SpartanNash (SPTN) Reports In-Line Q3 EPS, Offers Guidance
SpartanNash (NASDAQ: SPTN) reported Q3 EPS of $0.49, in-line with the analyst estimate of $0.49. Revenue for the quarter came in at $1.78 billion versus the consensus estimate of $1.81 billion.
Outlook
Mr. Eidson continued, “We are committed to focusing our efforts on the initiatives that will help drive sales and margins in a challenging operating environment. In our Retail segment, we will continue to implement our operational improvement strategy in our western store base, including the rollout of our marketing and loyalty programs in connection with store re-bannering activities. On the distribution side of the business, we expect to continue to benefit from the optimization of our supply chain in our food distribution and military channels. We believe our value added approach to distribution is gaining traction in our markets and is also gaining us access to new areas of opportunity. As a result, we believe we are well positioned to generate incremental business in both the Food Distribution and Military segments next year.”
For the fourth quarter of fiscal 2015, the Company slightly revised its previously issued guidance for adjusted net earnings from continuing operations to approximate $0.44 per diluted share, excluding merger integration costs and any other one-time expenses. This guidance is based on expectations of the continuation of low inflation levels and the challenging sales environment and is within the Company’s previously issued annual range.
The Company expects capital expenditures for fiscal year 2015 to be in the range of $75.0 million to $80.0 million, with depreciation and amortization of approximately $83.0 million to $84.0 million and total interest expense of approximately $21.0 to $22.0 million, excluding one-time charges.
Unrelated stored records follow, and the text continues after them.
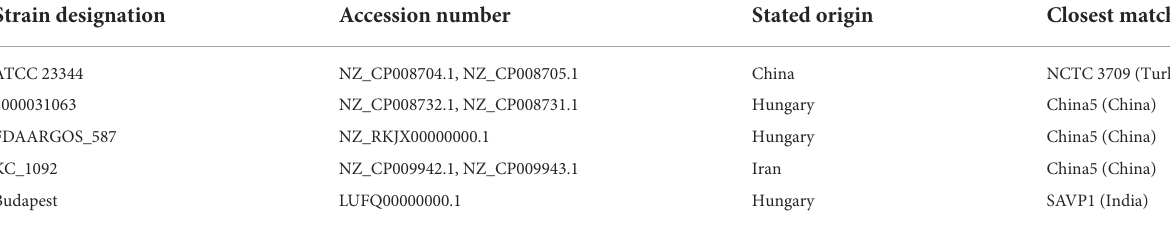
TABLE 4 Strains with incorrect metadata deposited in public repositories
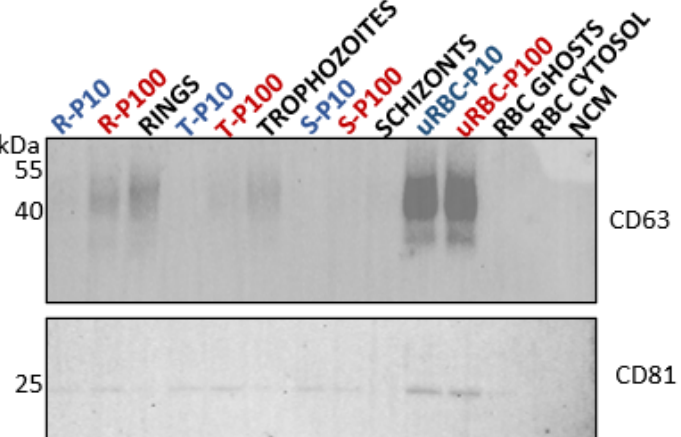
Figure 7. Western blot analysis of tetraspanins in EVs (blue and red) and lysates of parent cells from which the EVs were released (black). Tetraspanins CD63 ( top , 40–50 kDa) and CD81 ( bottom , 25 kDa) serve as general EV markers. R—rings, T—trophozoites, S—schizonts, uRBC—uninfected RBCs, NCM—nonconditioned media.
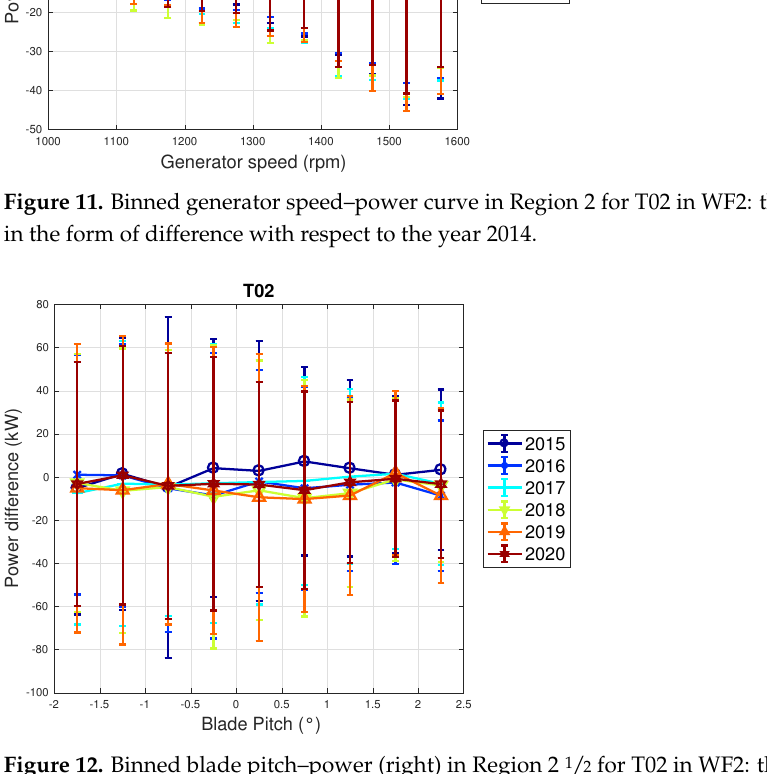
Figure 12. Binned blade pitch–power (right) in Region 2 1 / 2 for T02 in WF2: the curves are reported in the form of difference with respect to the year 2014.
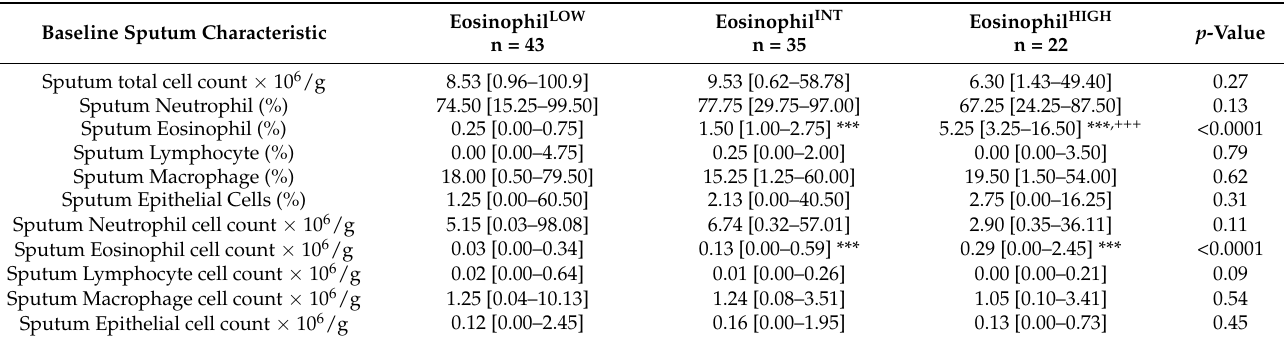
Table 2. Baseline sputum characteristics for separate groups defined by baseline eosinophil %; Eosinophil LOW Eosinophil INT and Eosinophil HIGH : Summaries are presented as percentages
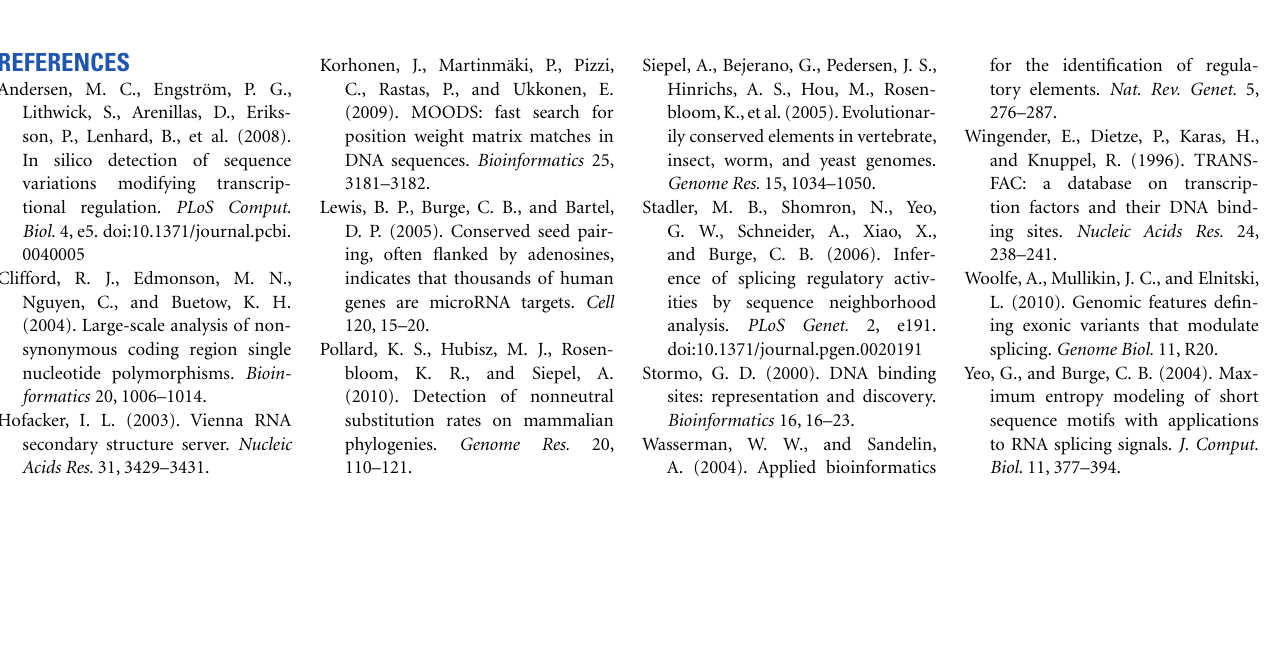
FIGUREA3 | Relationship between the number of ns cSNVs with polyphen 2.0 scores > 0.8 that would be declared as novel anAfrican individual’s ns cSNVs were compared to a reference panel made up of European,AfricanYoruban orAfrican non-Yoruban individuals as a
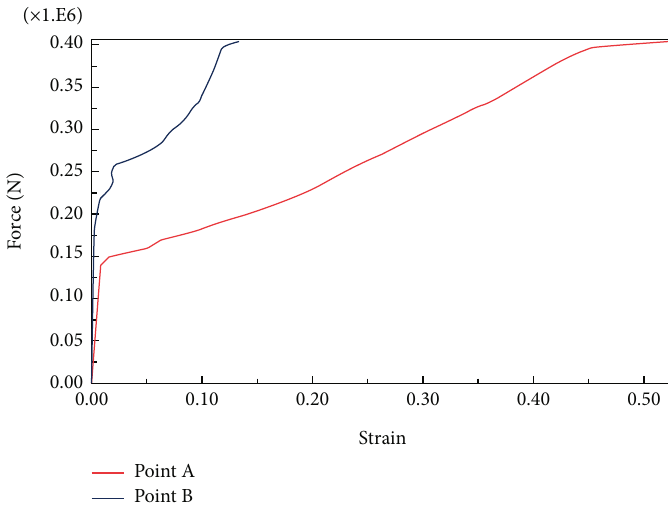
Figure 15: Force-strain diagram in locations A and B.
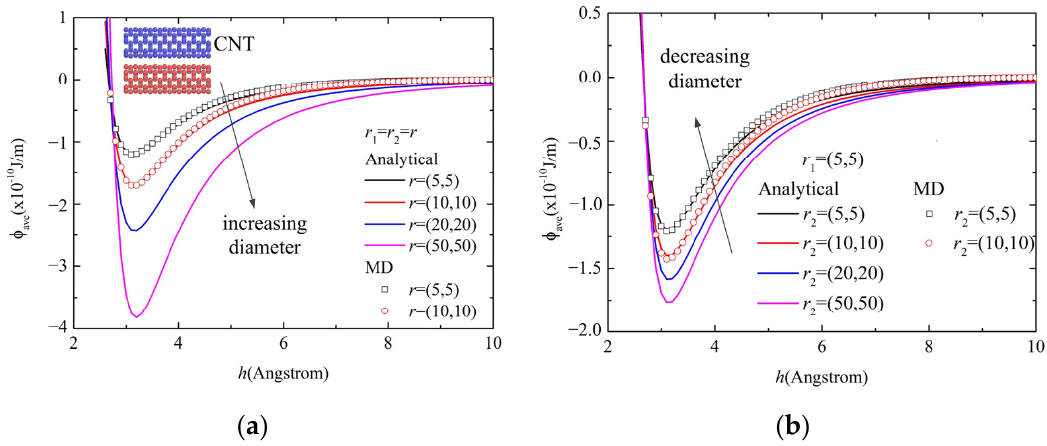
Figure 3. Size effect of cohesive energy of parallel CNTs with ( a ) the same diameter and ( b ) different diameters.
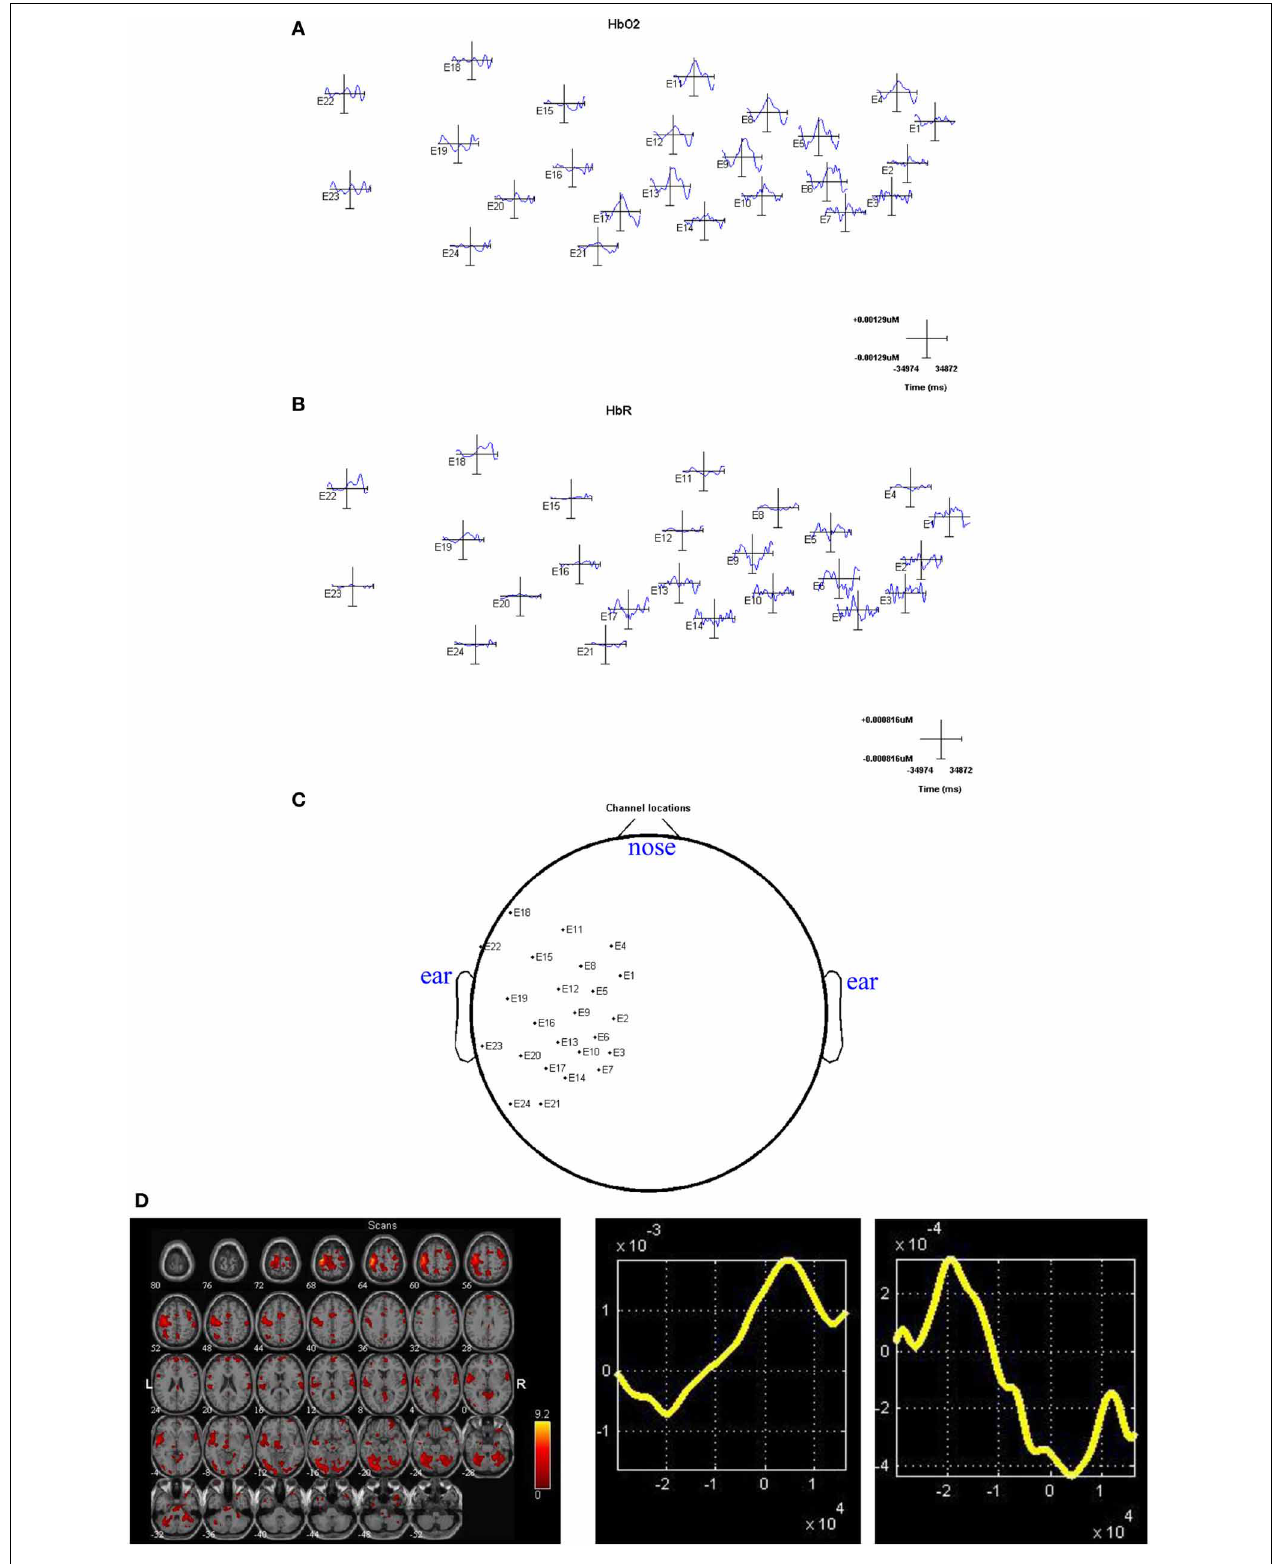
(cid:2) HbO 2 results (middle) and (cid:2) HbR results(right side). The axes (bottom middle and bottom right) illustrate the time scale, in ms, whereas the scale for the middle and right columns records chromophore concentrations in μ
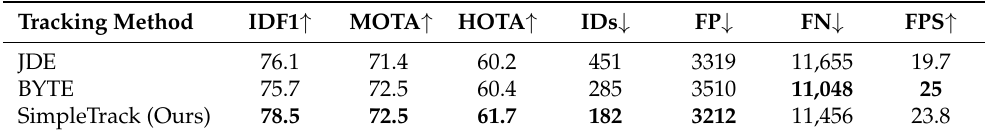
Table 6. Comparison of different association methods on the MOT17 validation set. JDE expresses the tracking strategy employed by [11–13,17] and BYTE expresses the tracking strategy employed by [10]. The best results are shown in bold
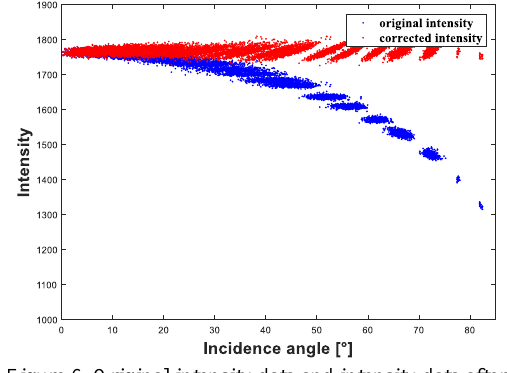
Figure 6. Original intensity data and intensity data after incidence angle effect correction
On November 2, 2015, the Company called for redemption all of the outstanding $50.0 million aggregate principal amount of the 6.625% Senior Notes due December 2016 (the “Notes”). The Company will redeem the Notes for cash using borrowings under its revolving credit facility, with the redemption to occur on December 15, 2015. One-time charges of $1.1 million are expected to be incurred in the current year fourth quarter consisting of the redemption premium and the write-off of unamortized issuance costs. As a result of the redemption, the Company expects to reduce ongoing annual interest expense by approximately $2.0 million, partially offset by future interest rate increases.